Which five words best describe you? Mischievous, curious, intuitive, Virgo, observational.

How did you get your career start and what path have you taken since? I left school in year 11 “to go work in the movies”. I’m not sure what I thought would happen. I ended up as the office junior at Liz Mullinar Casting; it was the end of the eighties and they were casting so many Aussie films, TV dramas and commercials. I loved being around all the producers and directors and watching how they worked, it was a very exciting place for a 16-year-old boy to be at that time and I was right in on the action. I ended up doing Standby Props on Home and Away for a while, and continued to work in film/TV for the next few years after that. Gradually the jobs I got were becoming less interesting to me because I really wanted to start being a bigger part of the creative decisions. Photography was like being a whole film crew in one person, and that really appealed to me because I had gained insight into how all the different departments did their jobs. I put more and more energy into photography and was accepted into Sydney College of the Arts. After four years of wonderfully indulgent conceptual time at art school I decided I wanted to experience the more commercial aspects of photography. I started assisting some well-respected fashion photographers that really knew how to work with light. I had a great time assisting, moving to Canada to work over there for a while and gradually easing into shooting my own work and moving back to Sydney. I did some big portrait project collaborations with Fashion Week and Future Classic Music to get myself back on the map here and I was lucky enough to pick up some regular commercial clients shooting objects and interiors in the meantime. Having loyal clients allowed me the space to take a small studio and work on my own projects. This is where I think I began to hit my stride because I could apply all of my technical experience to more conceptual ideas and come up with work like Botanical Inquiry.

What’s the best lesson you’ve learnt along the way? Be as authentic as you can be, even if that means feeling like a weirdo. Embrace it, that’s where your point of difference is.

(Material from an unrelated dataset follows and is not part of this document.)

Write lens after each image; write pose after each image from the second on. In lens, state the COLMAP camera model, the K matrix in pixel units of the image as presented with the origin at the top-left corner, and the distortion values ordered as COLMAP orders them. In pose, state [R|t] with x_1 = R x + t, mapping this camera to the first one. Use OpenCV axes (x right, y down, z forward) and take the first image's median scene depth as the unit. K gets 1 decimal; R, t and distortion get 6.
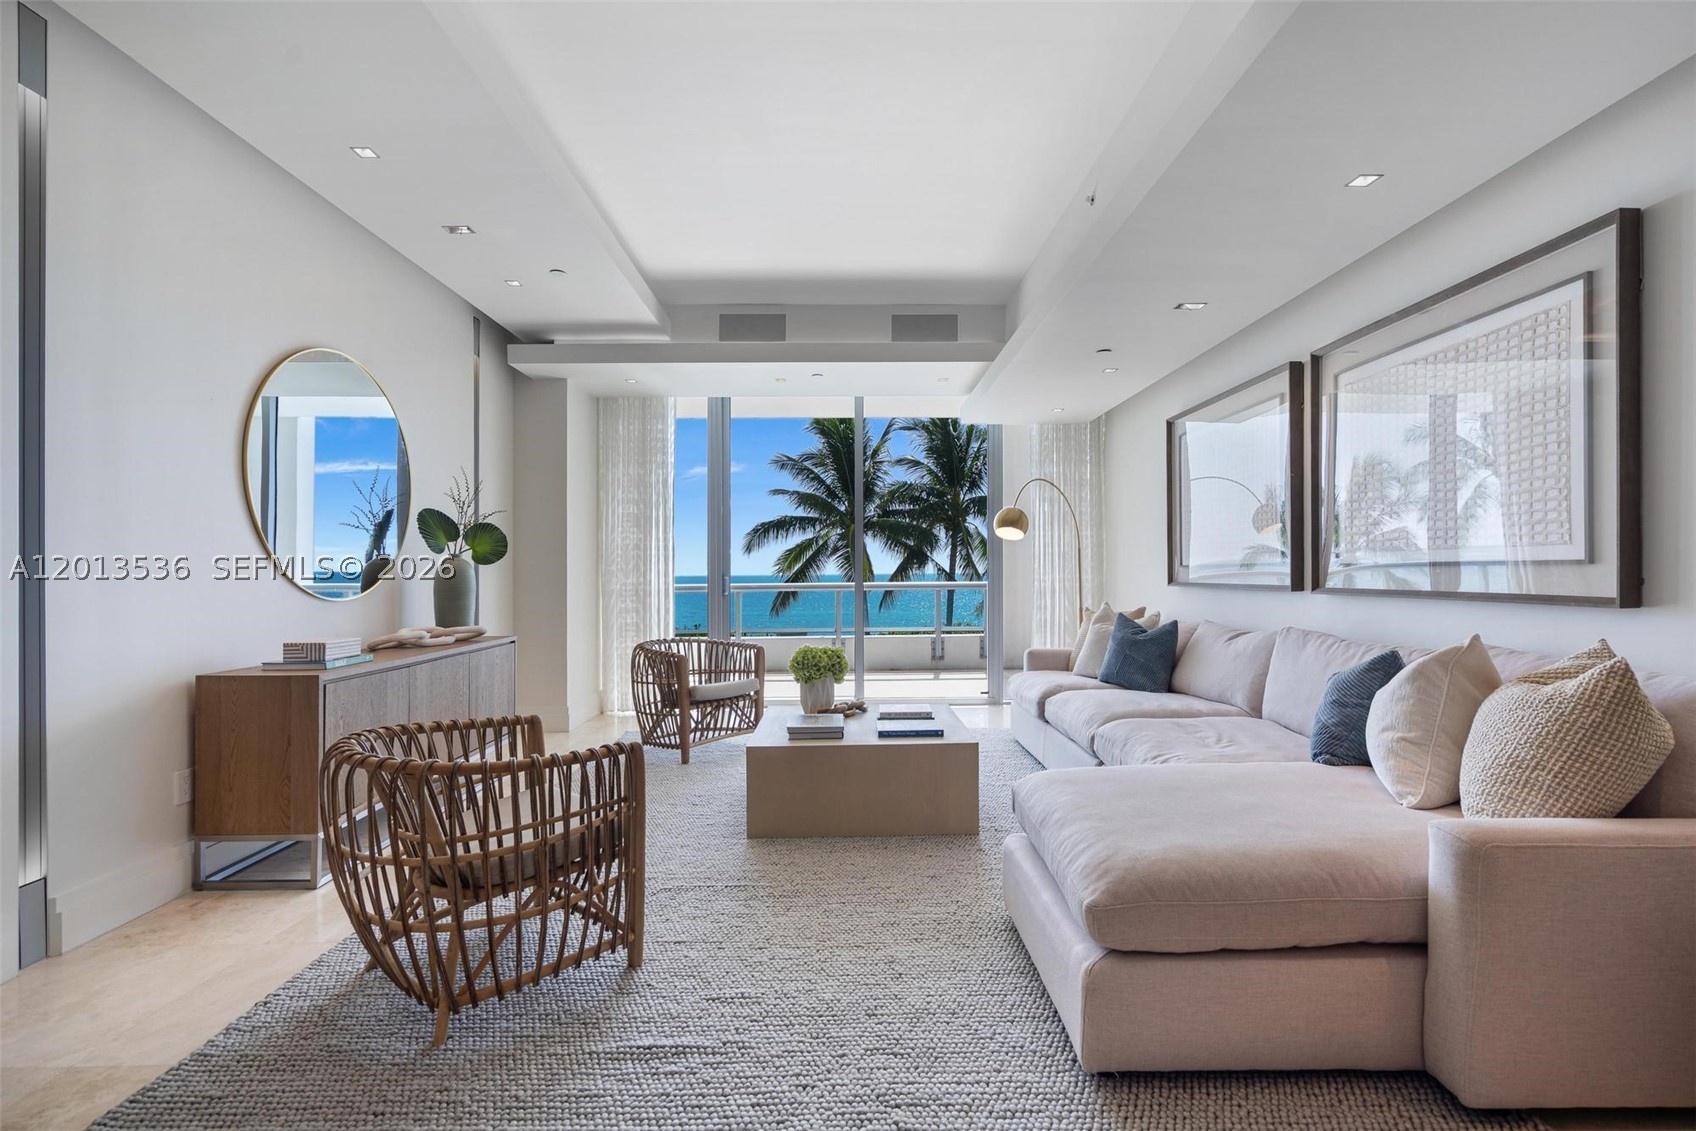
lens RADIAL K [[769.9, 0, 849.8], [0, 769.9, 569.9], [0, 0, 1]] dist [-0.001380, 0.000297]
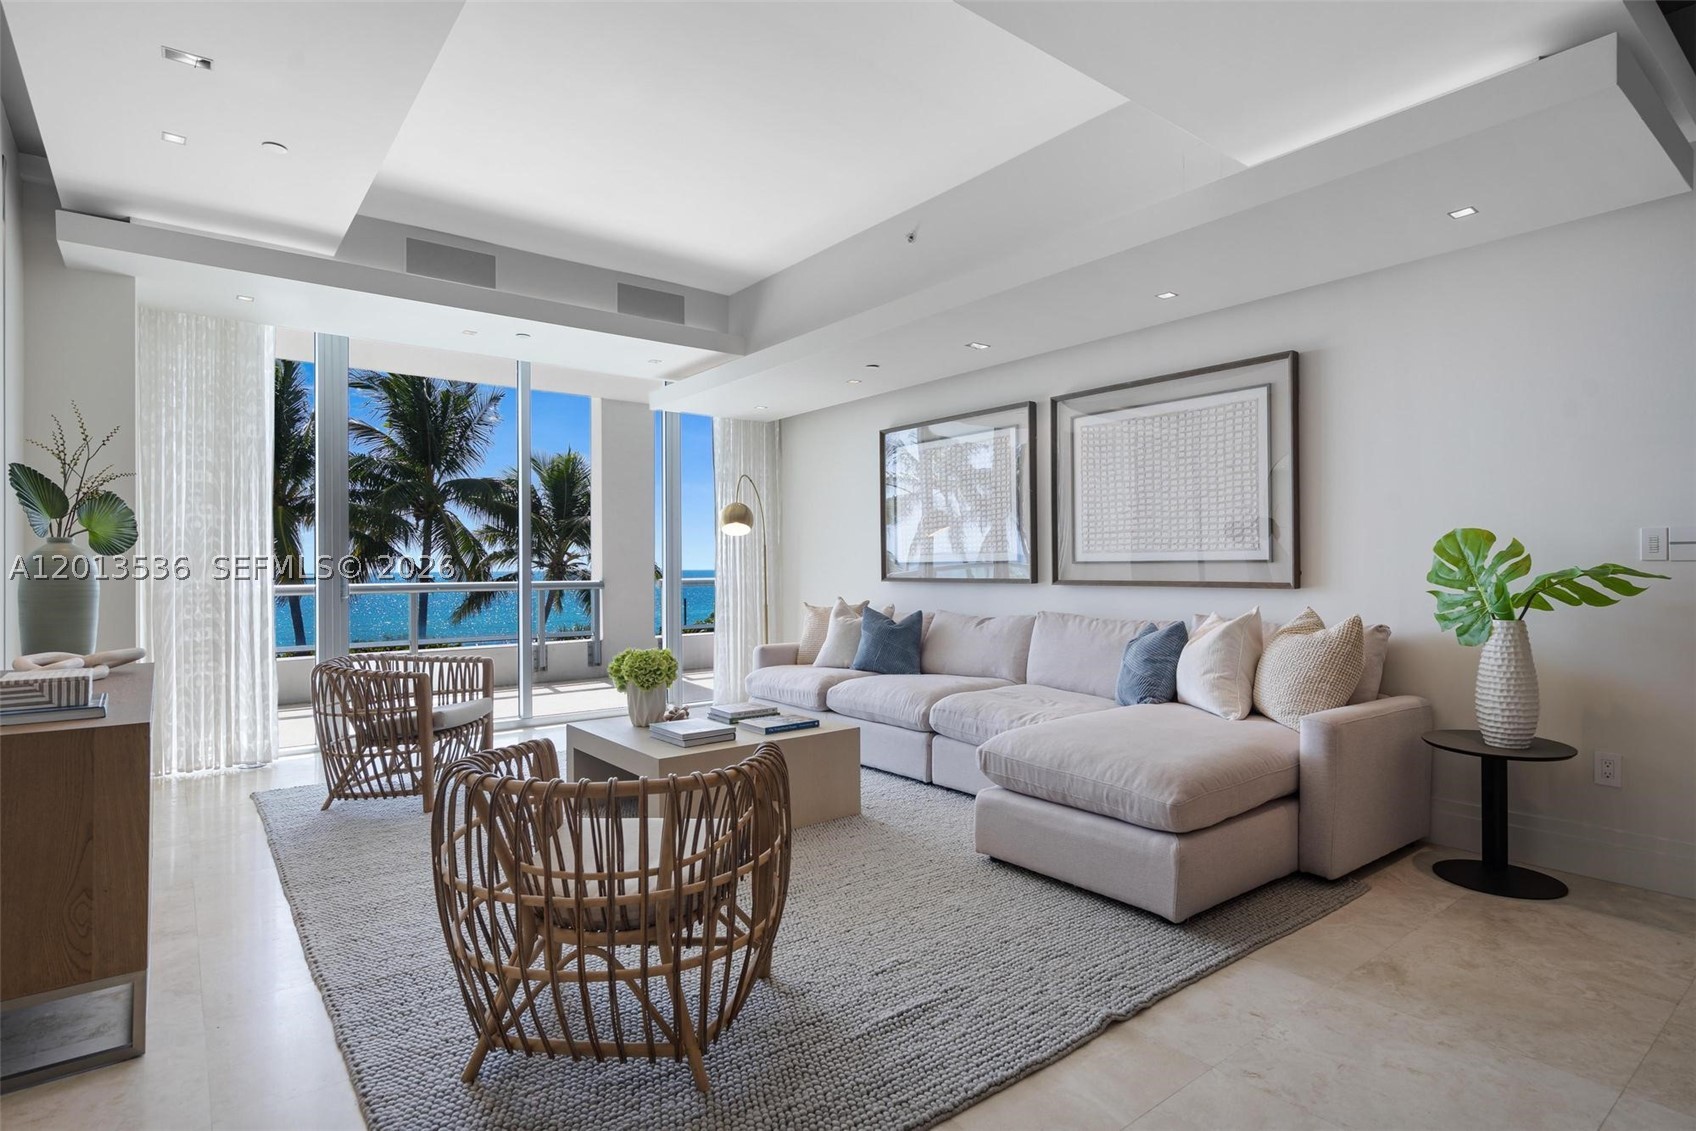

What’s your proudest career achievement? Botanical Inquiry is easily the highlight of my career to date. 

What’s been your best decision? Going to art school and developing a critical eye.

Who inspires you? Cinematographers like Roger Deakins (No Country for Old Men) and Hoyte Van Hoytema (Let the Right One In).

What are you passionate about? Light and storytelling working together.

Which person, living or dead, would you most like to meet? My grandmother, who passed away before I was born. She would have been a fine woman.

What dream do you still want to fulfil? I’ve love to photograph a feature film. Not sure if it will ever happen but the thought of it keeps me hungry.

What are you reading? American Cinematographer Magazine is always on the bedside table. Sexy, right?